── MATERIAL FOR THIS TASK

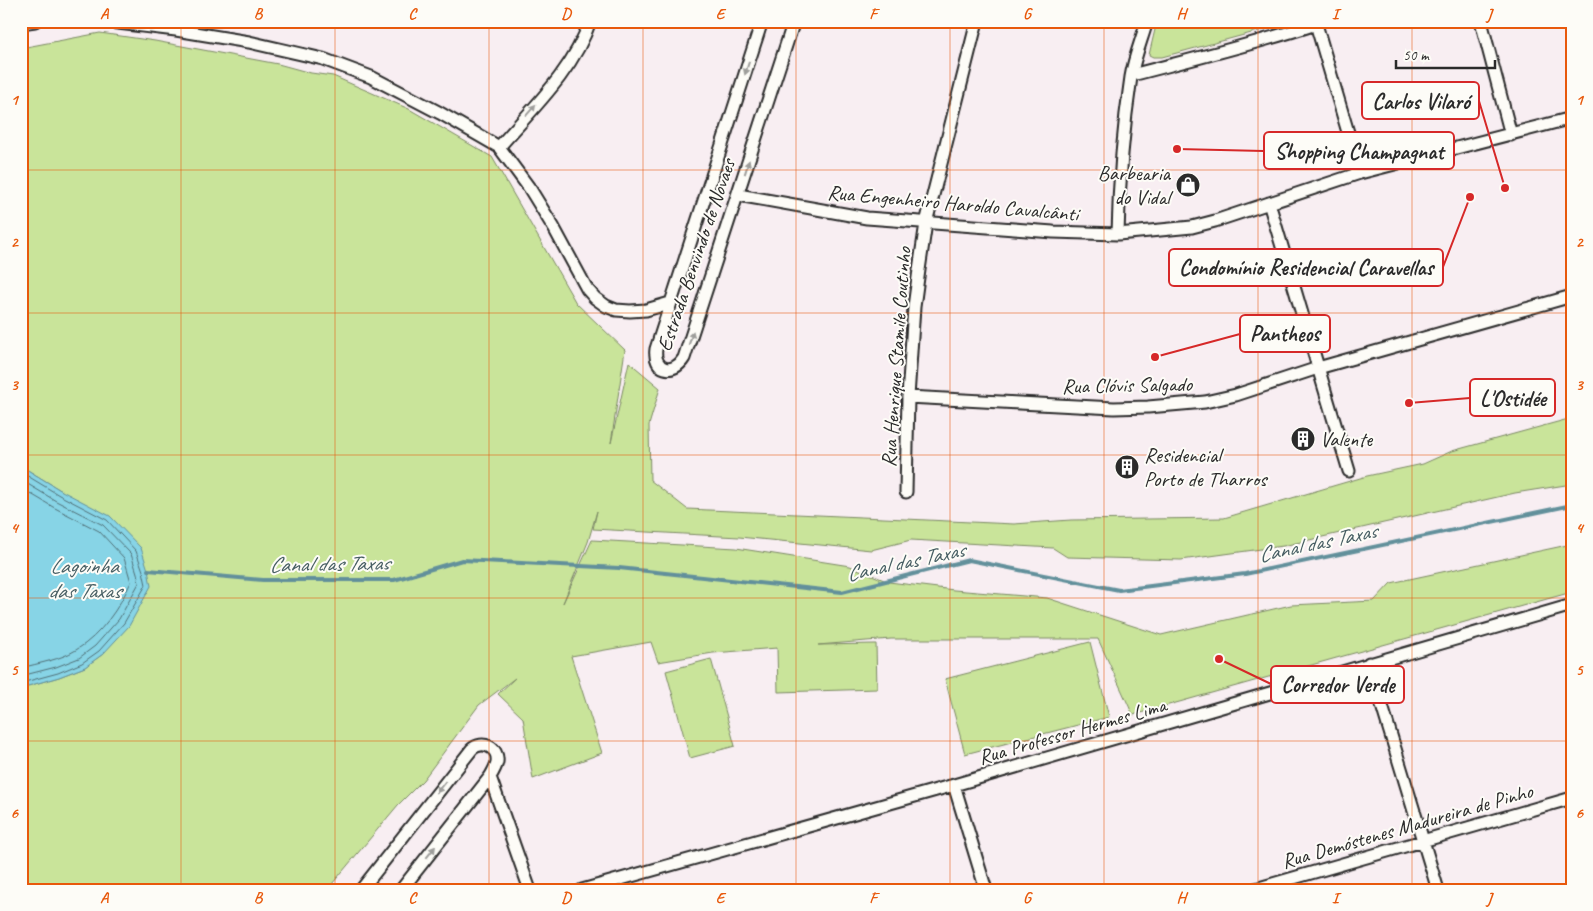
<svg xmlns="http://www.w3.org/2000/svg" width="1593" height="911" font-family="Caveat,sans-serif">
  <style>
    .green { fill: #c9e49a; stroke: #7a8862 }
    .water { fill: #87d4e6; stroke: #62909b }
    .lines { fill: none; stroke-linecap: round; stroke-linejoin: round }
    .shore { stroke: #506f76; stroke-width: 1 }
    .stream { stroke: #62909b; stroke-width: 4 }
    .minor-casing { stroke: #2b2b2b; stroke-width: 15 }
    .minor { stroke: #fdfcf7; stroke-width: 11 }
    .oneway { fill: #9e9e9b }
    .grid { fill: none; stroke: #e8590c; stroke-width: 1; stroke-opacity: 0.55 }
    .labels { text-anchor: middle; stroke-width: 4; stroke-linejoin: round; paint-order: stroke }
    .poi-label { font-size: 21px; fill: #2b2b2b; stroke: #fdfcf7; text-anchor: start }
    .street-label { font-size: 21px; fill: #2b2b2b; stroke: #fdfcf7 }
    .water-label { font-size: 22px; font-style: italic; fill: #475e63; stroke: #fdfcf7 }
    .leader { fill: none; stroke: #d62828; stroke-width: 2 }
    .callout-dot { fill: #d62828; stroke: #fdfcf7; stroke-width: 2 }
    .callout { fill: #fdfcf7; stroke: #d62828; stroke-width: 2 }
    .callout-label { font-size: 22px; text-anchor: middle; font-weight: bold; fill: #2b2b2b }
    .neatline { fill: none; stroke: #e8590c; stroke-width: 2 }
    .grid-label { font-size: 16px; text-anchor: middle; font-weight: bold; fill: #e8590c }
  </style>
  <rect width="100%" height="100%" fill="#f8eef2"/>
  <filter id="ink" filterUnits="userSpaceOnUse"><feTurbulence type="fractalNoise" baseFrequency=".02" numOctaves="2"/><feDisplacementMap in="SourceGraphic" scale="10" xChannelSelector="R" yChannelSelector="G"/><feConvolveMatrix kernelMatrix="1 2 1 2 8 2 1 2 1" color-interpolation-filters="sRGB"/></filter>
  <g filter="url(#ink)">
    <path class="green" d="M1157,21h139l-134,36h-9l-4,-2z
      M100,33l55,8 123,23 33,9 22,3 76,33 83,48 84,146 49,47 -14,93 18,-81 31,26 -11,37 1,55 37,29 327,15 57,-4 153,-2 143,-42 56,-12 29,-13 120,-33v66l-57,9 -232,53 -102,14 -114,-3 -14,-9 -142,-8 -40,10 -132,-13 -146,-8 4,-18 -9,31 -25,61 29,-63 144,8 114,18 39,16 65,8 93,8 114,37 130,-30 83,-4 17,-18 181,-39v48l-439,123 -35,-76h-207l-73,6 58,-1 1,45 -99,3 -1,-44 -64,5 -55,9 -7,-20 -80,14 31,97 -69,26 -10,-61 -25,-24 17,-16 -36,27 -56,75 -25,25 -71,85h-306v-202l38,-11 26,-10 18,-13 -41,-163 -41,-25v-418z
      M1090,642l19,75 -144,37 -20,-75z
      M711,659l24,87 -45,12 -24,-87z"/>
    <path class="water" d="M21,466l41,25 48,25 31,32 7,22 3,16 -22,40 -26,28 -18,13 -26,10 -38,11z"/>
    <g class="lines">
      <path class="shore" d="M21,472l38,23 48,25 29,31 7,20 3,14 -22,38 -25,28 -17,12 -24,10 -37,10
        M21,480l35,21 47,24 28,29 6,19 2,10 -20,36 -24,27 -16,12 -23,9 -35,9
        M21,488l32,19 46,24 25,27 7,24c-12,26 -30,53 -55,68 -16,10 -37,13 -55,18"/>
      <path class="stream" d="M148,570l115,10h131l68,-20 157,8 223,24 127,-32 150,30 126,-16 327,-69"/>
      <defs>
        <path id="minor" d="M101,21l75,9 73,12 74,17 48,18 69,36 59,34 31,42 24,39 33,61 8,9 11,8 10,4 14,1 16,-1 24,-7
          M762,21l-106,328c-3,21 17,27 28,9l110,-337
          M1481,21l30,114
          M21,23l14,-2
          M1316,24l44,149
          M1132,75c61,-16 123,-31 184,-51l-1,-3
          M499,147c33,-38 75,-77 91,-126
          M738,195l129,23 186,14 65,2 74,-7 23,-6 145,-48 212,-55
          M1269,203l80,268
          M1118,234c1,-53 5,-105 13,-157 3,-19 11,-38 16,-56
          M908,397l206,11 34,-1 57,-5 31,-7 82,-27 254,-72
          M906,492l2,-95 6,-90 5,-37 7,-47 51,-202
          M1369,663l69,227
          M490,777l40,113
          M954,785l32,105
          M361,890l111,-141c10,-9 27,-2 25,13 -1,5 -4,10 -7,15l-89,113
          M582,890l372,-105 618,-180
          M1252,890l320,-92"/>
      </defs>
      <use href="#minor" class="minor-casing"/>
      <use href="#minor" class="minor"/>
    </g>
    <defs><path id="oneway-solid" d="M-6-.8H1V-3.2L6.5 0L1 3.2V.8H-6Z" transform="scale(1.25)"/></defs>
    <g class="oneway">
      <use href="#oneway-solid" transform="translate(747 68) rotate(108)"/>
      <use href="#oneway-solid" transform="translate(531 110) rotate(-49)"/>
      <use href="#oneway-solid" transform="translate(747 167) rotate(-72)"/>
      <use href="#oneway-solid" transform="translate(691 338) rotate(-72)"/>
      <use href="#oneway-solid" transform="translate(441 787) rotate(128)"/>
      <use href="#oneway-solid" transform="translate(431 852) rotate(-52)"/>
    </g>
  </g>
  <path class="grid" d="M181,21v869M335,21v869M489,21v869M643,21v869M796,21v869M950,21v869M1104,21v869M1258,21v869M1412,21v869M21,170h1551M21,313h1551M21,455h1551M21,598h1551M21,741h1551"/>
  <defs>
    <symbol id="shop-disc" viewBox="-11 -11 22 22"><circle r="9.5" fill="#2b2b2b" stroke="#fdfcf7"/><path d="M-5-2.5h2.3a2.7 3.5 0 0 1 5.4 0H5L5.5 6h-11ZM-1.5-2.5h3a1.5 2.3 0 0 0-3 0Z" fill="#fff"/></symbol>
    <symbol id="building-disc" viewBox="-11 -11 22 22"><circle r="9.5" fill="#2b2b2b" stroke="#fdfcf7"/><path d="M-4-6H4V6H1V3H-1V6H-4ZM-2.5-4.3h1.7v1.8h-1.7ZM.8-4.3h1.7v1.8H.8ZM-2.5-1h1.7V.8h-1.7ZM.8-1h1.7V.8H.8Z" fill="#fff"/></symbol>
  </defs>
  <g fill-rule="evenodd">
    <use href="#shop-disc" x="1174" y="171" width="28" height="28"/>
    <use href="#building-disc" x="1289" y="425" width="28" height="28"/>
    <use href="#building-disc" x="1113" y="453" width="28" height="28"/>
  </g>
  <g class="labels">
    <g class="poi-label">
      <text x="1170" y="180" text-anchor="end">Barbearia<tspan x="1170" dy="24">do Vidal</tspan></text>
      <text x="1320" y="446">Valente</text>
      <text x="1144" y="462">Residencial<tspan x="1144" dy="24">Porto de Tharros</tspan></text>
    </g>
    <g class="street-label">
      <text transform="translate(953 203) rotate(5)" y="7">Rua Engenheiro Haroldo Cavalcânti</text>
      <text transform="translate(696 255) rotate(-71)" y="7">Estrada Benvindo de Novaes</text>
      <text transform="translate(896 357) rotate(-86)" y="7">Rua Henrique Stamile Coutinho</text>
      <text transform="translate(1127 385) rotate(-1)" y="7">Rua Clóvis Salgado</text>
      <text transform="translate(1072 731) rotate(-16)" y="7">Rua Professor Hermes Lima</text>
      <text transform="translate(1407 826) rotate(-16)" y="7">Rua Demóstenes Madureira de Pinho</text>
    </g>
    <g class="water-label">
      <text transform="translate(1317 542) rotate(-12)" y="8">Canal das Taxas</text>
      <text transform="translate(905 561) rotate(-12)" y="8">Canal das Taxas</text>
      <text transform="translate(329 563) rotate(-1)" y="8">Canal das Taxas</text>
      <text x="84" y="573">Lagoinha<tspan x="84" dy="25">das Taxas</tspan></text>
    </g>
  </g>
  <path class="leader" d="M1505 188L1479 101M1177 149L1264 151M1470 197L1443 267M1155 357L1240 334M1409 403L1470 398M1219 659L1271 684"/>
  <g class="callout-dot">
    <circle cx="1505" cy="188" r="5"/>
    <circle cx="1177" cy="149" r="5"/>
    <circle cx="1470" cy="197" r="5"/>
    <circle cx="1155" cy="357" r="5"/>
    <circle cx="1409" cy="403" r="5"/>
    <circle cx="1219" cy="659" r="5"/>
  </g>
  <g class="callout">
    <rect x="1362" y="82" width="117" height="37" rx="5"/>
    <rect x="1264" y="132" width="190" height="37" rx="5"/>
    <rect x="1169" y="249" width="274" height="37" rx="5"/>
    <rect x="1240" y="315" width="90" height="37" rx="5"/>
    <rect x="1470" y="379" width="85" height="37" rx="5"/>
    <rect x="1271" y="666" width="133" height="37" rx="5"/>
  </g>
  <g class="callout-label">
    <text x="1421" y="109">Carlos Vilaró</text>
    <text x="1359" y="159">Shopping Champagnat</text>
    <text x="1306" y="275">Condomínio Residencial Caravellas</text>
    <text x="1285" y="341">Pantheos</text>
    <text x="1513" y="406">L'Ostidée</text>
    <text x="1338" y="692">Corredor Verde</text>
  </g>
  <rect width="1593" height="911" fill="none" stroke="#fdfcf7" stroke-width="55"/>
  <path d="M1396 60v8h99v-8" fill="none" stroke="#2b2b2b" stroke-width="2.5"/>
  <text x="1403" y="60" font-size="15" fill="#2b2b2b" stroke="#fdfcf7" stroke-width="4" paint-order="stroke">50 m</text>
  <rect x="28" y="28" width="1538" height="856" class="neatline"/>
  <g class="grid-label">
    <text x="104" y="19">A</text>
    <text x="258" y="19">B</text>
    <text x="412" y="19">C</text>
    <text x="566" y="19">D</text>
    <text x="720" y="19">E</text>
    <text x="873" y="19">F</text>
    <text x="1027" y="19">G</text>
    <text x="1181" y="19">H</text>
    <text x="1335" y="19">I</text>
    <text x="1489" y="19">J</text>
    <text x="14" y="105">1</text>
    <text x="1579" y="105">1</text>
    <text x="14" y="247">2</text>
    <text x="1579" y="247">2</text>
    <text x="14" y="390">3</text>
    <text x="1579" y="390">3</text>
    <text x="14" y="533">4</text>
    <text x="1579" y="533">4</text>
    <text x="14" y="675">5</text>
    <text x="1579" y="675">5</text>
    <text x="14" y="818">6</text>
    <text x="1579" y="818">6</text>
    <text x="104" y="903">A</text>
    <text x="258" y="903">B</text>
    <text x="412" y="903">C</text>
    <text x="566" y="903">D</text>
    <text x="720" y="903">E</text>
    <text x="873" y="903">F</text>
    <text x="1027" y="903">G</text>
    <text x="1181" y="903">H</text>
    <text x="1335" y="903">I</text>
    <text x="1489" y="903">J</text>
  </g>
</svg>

────
── MATERIAL FOR THIS TASK

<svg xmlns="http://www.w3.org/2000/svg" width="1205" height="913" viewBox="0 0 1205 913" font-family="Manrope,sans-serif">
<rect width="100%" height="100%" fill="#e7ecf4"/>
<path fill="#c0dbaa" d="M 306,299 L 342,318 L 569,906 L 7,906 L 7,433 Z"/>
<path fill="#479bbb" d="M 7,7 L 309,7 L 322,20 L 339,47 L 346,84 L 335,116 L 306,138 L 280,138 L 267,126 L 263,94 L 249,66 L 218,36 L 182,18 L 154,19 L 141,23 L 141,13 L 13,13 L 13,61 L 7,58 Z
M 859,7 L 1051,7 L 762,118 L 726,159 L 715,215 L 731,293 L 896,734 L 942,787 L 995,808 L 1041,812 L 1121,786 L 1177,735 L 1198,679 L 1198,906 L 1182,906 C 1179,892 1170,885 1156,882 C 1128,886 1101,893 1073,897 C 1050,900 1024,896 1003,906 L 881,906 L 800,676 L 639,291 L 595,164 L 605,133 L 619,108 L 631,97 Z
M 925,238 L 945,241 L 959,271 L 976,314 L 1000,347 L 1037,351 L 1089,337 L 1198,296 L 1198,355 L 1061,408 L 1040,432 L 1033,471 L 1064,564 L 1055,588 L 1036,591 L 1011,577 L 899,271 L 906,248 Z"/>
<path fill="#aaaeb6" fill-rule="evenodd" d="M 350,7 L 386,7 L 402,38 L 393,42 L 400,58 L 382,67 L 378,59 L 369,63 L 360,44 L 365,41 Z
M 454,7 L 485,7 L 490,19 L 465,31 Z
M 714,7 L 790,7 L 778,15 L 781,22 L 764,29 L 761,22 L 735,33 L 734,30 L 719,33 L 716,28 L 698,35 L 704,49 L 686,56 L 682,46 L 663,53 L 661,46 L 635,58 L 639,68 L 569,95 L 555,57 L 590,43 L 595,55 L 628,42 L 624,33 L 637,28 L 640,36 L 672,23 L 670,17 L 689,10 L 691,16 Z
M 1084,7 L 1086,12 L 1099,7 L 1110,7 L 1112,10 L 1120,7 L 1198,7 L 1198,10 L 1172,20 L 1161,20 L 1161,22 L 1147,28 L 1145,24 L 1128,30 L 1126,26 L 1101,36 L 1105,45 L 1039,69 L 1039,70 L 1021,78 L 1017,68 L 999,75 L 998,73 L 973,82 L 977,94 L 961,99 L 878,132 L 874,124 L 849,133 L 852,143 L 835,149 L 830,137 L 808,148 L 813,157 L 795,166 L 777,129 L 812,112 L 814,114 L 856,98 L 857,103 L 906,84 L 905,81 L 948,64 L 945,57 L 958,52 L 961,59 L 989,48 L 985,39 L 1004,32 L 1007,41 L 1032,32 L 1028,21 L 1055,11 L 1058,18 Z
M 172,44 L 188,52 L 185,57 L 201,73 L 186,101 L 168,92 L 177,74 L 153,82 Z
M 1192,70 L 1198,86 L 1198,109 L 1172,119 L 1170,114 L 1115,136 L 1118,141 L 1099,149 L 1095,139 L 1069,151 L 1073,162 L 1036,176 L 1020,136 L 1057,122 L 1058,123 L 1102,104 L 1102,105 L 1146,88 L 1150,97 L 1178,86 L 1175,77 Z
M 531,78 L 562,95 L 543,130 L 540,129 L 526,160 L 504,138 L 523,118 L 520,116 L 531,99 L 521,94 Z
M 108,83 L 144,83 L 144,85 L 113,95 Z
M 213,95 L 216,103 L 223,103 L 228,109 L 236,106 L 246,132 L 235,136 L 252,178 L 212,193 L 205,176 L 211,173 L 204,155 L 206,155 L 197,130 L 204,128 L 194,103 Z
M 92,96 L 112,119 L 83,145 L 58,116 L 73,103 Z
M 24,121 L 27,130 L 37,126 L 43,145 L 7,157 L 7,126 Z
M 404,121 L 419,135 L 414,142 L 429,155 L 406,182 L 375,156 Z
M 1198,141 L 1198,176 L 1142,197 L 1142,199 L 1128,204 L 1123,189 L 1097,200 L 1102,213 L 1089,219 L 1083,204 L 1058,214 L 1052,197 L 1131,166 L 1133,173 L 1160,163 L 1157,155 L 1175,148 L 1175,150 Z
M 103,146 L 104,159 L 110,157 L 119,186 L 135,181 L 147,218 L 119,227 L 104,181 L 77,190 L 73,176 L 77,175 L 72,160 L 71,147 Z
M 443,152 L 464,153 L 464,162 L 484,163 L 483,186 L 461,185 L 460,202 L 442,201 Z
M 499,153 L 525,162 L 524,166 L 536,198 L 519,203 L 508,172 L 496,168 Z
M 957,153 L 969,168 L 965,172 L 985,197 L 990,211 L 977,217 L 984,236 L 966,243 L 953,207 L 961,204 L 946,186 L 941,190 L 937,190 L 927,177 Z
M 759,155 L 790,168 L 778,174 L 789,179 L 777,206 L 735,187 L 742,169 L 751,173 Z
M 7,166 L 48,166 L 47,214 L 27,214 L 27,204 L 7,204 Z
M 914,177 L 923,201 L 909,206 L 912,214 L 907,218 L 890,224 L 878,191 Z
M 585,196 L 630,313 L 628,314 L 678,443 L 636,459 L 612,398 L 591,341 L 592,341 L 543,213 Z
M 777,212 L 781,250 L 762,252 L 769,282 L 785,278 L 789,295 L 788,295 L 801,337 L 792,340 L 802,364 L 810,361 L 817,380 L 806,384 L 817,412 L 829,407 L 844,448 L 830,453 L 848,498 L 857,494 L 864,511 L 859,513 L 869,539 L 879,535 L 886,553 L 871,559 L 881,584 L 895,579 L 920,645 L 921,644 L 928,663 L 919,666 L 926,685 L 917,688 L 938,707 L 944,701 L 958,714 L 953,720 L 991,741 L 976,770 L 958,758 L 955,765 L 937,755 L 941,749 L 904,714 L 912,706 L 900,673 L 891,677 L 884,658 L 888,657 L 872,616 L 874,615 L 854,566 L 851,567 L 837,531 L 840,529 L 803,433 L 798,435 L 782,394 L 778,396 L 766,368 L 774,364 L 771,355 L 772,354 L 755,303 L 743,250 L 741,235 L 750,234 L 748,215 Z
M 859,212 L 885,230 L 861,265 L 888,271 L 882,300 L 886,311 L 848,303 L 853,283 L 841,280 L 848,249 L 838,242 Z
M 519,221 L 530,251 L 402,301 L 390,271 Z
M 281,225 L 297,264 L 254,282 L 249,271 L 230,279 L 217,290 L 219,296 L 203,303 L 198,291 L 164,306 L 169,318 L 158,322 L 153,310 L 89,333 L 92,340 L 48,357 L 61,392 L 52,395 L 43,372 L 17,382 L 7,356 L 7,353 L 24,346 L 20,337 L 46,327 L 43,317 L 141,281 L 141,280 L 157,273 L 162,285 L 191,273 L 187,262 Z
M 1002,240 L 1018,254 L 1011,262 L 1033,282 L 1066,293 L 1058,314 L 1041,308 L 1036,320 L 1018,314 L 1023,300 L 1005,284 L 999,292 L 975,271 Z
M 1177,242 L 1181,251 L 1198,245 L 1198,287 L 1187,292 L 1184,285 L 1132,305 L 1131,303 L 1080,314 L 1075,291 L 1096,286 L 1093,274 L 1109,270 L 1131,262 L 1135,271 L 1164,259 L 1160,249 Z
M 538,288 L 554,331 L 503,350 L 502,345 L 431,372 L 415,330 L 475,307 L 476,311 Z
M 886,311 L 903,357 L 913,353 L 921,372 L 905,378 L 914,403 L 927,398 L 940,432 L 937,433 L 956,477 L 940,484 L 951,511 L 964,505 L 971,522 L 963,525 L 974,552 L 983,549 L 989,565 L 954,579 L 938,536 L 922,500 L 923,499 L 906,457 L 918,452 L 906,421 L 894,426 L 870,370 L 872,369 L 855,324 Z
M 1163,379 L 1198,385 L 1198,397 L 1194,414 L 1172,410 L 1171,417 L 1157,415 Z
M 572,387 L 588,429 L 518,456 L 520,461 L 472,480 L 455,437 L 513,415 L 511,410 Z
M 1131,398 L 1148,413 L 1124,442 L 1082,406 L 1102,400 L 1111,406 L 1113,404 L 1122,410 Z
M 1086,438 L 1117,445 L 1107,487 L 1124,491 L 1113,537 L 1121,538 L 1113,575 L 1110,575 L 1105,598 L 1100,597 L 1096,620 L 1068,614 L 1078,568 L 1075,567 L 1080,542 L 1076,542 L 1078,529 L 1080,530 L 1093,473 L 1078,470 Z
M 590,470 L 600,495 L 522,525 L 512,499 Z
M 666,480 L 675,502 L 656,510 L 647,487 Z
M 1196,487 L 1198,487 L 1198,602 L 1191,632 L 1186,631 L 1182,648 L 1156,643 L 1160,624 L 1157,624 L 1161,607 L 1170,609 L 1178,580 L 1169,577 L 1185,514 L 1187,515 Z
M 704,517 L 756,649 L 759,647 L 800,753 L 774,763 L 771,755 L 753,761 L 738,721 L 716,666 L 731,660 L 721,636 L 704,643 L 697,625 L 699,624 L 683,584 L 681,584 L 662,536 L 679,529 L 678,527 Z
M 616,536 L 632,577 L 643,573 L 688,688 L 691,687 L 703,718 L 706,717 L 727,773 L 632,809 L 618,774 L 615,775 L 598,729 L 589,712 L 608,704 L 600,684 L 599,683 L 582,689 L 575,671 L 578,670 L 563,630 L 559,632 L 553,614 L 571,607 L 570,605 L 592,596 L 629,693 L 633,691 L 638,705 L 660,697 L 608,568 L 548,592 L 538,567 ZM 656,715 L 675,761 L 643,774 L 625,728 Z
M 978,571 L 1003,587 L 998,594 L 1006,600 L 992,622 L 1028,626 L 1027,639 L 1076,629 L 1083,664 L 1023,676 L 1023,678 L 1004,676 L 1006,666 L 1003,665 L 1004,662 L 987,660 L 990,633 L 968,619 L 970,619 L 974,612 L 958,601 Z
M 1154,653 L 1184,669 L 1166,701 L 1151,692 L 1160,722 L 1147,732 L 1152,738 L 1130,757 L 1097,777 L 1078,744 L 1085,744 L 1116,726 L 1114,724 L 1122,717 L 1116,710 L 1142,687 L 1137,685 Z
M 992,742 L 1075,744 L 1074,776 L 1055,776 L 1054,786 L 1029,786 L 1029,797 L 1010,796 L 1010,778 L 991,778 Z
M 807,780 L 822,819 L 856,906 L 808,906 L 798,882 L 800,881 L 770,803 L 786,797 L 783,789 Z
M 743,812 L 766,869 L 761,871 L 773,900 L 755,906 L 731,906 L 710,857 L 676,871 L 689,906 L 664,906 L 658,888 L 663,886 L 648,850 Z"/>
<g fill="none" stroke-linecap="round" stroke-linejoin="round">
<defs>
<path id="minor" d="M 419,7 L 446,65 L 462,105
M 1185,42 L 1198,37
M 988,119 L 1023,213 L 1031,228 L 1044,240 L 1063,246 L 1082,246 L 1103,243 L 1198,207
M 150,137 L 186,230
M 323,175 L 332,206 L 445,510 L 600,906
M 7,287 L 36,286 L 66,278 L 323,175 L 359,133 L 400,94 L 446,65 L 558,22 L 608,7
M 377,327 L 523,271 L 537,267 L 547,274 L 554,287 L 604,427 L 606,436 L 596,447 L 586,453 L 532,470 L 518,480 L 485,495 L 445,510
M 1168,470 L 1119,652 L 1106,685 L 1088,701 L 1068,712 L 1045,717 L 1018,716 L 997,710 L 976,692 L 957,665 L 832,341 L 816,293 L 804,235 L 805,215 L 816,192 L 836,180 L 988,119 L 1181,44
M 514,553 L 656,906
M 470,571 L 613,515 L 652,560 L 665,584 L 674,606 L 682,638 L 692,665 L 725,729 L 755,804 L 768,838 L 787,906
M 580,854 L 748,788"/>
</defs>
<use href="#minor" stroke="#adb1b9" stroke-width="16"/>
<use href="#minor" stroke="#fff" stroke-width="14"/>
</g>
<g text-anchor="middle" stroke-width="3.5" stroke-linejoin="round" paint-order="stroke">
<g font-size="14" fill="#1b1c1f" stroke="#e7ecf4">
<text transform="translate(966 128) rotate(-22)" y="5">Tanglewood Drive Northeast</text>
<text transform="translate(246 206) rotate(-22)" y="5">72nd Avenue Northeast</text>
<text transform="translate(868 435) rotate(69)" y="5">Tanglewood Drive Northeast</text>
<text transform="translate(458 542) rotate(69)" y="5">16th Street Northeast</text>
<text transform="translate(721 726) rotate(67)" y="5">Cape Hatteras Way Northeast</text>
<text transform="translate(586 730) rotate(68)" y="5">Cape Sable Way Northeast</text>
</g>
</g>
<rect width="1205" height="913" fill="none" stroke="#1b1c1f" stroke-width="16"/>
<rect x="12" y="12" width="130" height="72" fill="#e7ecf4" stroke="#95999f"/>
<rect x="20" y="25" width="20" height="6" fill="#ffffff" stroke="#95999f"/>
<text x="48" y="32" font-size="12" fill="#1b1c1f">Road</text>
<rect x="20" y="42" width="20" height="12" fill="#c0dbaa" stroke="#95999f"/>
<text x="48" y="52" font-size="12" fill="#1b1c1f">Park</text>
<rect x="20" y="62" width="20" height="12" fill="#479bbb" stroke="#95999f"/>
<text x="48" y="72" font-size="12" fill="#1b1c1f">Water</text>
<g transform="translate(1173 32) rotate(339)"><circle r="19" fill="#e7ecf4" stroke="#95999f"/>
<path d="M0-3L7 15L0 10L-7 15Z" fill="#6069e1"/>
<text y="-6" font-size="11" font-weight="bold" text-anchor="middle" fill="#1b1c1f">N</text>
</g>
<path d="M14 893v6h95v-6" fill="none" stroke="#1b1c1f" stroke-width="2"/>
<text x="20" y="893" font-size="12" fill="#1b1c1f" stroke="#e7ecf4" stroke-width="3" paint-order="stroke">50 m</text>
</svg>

────

> **INSTRUCTIONS TO FOLLOW**:
Copy each line in the entries above where "linecap" turns up.

> **THE COMPLETED TASK**:
    .lines { fill: none; stroke-linecap: round; stroke-linejoin: round }
<g fill="none" stroke-linecap="round" stroke-linejoin="round">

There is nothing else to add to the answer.